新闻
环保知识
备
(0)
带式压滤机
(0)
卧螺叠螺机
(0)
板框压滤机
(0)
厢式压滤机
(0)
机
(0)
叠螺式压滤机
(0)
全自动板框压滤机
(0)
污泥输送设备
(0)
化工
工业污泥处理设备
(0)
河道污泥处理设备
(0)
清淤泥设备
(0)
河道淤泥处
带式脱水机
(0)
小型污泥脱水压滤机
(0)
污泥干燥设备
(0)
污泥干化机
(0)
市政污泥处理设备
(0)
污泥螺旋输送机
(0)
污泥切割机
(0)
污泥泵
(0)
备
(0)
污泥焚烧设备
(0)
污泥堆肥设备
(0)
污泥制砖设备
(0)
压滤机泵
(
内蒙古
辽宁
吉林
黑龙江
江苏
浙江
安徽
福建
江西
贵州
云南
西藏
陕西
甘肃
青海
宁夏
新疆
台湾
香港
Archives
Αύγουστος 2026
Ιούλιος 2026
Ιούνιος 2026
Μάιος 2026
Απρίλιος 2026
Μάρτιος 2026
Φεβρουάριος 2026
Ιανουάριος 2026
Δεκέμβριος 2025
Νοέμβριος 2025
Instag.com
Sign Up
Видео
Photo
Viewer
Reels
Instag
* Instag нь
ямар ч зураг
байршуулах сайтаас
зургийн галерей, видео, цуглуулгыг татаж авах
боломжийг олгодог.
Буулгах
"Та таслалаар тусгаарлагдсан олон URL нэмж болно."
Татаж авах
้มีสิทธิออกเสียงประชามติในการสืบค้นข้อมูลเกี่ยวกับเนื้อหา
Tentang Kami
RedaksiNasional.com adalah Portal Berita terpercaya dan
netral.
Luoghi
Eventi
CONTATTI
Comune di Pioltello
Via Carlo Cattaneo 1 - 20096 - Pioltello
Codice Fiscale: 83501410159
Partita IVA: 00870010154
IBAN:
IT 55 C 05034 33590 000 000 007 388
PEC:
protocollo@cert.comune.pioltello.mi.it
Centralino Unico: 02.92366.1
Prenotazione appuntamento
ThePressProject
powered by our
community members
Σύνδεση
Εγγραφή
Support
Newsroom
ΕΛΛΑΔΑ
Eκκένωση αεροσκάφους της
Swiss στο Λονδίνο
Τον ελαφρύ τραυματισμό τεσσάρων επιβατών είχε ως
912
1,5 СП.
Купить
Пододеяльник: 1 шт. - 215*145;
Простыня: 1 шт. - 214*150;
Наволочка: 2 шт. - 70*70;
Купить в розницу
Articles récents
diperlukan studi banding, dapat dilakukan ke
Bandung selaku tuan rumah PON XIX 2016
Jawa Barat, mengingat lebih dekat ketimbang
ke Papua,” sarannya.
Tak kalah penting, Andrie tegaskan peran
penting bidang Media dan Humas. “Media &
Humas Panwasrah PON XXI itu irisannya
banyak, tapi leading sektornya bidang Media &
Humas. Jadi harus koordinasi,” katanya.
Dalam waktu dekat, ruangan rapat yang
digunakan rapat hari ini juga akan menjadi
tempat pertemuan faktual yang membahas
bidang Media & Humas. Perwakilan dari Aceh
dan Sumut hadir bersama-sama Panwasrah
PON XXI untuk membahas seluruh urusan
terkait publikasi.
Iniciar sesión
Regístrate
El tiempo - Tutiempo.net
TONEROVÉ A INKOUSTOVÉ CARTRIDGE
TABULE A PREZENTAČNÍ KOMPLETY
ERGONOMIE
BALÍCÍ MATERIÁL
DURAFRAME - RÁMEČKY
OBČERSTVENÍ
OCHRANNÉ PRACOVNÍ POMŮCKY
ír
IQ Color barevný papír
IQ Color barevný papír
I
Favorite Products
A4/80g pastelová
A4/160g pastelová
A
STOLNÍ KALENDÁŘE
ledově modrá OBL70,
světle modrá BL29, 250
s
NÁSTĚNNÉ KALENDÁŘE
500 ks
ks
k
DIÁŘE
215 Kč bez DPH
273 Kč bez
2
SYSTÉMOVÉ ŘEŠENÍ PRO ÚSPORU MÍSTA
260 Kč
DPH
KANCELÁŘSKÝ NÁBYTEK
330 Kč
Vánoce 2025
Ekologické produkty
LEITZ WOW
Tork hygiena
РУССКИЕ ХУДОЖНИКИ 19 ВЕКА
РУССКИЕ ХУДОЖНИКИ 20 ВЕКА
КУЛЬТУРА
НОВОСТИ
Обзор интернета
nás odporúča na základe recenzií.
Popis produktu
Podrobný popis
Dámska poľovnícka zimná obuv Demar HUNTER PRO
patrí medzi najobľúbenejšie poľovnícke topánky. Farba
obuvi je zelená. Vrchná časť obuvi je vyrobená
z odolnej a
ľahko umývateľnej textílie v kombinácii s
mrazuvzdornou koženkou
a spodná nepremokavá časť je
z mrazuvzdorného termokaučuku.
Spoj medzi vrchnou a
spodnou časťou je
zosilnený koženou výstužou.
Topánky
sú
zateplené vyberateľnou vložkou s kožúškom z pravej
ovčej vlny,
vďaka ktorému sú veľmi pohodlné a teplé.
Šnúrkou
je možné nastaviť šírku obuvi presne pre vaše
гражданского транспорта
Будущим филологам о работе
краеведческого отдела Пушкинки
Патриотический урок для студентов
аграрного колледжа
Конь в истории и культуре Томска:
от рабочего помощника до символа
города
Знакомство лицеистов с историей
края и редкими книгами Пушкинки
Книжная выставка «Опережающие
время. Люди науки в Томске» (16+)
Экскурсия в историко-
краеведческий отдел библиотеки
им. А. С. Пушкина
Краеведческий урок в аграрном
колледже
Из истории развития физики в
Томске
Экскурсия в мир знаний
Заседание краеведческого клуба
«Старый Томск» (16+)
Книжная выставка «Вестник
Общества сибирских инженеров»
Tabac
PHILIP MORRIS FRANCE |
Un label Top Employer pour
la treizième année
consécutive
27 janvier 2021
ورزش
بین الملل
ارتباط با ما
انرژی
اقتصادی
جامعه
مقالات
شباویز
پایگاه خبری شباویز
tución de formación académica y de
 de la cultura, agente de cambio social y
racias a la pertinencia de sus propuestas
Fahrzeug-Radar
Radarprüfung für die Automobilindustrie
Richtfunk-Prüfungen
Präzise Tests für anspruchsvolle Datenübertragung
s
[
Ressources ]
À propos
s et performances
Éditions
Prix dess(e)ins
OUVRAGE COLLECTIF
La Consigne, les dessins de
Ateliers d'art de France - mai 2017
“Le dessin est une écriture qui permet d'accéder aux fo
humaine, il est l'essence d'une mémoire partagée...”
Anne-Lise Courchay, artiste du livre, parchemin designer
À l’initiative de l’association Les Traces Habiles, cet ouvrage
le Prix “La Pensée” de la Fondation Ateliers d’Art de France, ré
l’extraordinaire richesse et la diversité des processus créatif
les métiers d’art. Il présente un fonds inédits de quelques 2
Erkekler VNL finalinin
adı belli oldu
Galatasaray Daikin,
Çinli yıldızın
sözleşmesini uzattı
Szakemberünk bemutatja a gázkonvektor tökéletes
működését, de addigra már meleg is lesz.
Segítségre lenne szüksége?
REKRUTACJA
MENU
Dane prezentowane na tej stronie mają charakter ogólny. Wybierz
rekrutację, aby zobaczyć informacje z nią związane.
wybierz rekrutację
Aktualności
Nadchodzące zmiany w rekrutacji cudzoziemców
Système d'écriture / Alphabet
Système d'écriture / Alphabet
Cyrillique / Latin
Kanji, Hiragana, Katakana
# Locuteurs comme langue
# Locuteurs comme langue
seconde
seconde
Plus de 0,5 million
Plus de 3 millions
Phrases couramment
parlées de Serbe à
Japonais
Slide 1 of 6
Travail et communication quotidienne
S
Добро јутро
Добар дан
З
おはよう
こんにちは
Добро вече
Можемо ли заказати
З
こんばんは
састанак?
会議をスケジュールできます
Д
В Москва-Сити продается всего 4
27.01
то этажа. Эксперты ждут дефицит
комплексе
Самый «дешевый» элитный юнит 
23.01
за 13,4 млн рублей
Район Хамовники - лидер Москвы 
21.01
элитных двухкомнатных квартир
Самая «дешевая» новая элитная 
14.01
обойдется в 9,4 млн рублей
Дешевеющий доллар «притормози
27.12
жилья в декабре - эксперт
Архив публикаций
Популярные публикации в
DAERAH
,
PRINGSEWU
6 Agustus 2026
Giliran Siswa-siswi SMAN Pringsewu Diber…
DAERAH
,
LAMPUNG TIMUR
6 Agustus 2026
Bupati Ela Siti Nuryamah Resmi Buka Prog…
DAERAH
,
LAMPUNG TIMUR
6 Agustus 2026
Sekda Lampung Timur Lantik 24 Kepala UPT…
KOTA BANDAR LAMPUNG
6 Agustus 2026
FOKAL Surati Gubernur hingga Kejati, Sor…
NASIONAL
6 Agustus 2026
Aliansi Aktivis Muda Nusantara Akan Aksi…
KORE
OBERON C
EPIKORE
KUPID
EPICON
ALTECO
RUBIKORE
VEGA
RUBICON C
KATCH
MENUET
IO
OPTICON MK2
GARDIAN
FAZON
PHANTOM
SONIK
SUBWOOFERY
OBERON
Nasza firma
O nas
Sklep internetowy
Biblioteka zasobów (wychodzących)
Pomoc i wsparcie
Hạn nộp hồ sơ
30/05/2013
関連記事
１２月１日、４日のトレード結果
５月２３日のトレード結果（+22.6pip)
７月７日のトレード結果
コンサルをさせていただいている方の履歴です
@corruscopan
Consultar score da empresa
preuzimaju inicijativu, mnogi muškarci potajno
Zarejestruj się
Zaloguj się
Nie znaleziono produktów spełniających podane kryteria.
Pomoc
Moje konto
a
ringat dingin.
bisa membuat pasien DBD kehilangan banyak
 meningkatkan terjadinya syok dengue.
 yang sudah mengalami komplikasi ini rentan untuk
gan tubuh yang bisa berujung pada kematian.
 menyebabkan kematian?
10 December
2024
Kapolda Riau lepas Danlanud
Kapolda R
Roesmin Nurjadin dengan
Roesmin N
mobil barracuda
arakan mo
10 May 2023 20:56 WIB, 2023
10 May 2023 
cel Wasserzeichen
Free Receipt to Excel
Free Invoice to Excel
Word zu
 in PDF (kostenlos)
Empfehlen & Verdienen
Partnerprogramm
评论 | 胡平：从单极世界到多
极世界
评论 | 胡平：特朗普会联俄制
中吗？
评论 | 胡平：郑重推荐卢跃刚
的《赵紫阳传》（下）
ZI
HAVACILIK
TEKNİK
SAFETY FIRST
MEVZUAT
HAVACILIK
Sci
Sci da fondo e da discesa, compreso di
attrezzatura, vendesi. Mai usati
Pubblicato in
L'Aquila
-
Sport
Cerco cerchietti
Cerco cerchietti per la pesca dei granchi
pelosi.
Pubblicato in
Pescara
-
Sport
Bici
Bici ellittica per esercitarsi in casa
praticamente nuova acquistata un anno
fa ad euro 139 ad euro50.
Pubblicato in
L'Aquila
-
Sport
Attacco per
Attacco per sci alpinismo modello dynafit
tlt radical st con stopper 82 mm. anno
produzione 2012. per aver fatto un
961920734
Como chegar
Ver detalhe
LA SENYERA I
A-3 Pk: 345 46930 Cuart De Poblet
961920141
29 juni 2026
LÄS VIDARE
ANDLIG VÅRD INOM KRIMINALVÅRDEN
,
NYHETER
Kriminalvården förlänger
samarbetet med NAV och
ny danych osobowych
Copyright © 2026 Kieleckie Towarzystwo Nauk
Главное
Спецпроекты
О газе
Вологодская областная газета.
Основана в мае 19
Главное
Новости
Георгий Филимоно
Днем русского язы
---*---
**PROBLEM DESCRIPTION:** Give back the items from the first line through the line containing "Comune di Pioltello", swapping "Sign Up" for "Register" and leaving everything else unchanged.

**ANSWER FOR THIS EXERCISE:**
新闻
环保知识
备
(0)
带式压滤机
(0)
卧螺叠螺机
(0)
板框压滤机
(0)
厢式压滤机
(0)
机
(0)
叠螺式压滤机
(0)
全自动板框压滤机
(0)
污泥输送设备
(0)
化工
工业污泥处理设备
(0)
河道污泥处理设备
(0)
清淤泥设备
(0)
河道淤泥处
带式脱水机
(0)
小型污泥脱水压滤机
(0)
污泥干燥设备
(0)
污泥干化机
(0)
市政污泥处理设备
(0)
污泥螺旋输送机
(0)
污泥切割机
(0)
污泥泵
(0)
备
(0)
污泥焚烧设备
(0)
污泥堆肥设备
(0)
污泥制砖设备
(0)
压滤机泵
(
内蒙古
辽宁
吉林
黑龙江
江苏
浙江
安徽
福建
江西
贵州
云南
西藏
陕西
甘肃
青海
宁夏
新疆
台湾
香港
Archives
Αύγουστος 2026
Ιούλιος 2026
Ιούνιος 2026
Μάιος 2026
Απρίλιος 2026
Μάρτιος 2026
Φεβρουάριος 2026
Ιανουάριος 2026
Δεκέμβριος 2025
Νοέμβριος 2025
Instag.com
Register
Видео
Photo
Viewer
Reels
Instag
* Instag нь
ямар ч зураг
байршуулах сайтаас
зургийн галерей, видео, цуглуулгыг татаж авах
боломжийг олгодог.
Буулгах
"Та таслалаар тусгаарлагдсан олон URL нэмж болно."
Татаж авах
้มีสิทธิออกเสียงประชามติในการสืบค้นข้อมูลเกี่ยวกับเนื้อหา
Tentang Kami
RedaksiNasional.com adalah Portal Berita terpercaya dan
netral.
Luoghi
Eventi
CONTATTI
Comune di Pioltello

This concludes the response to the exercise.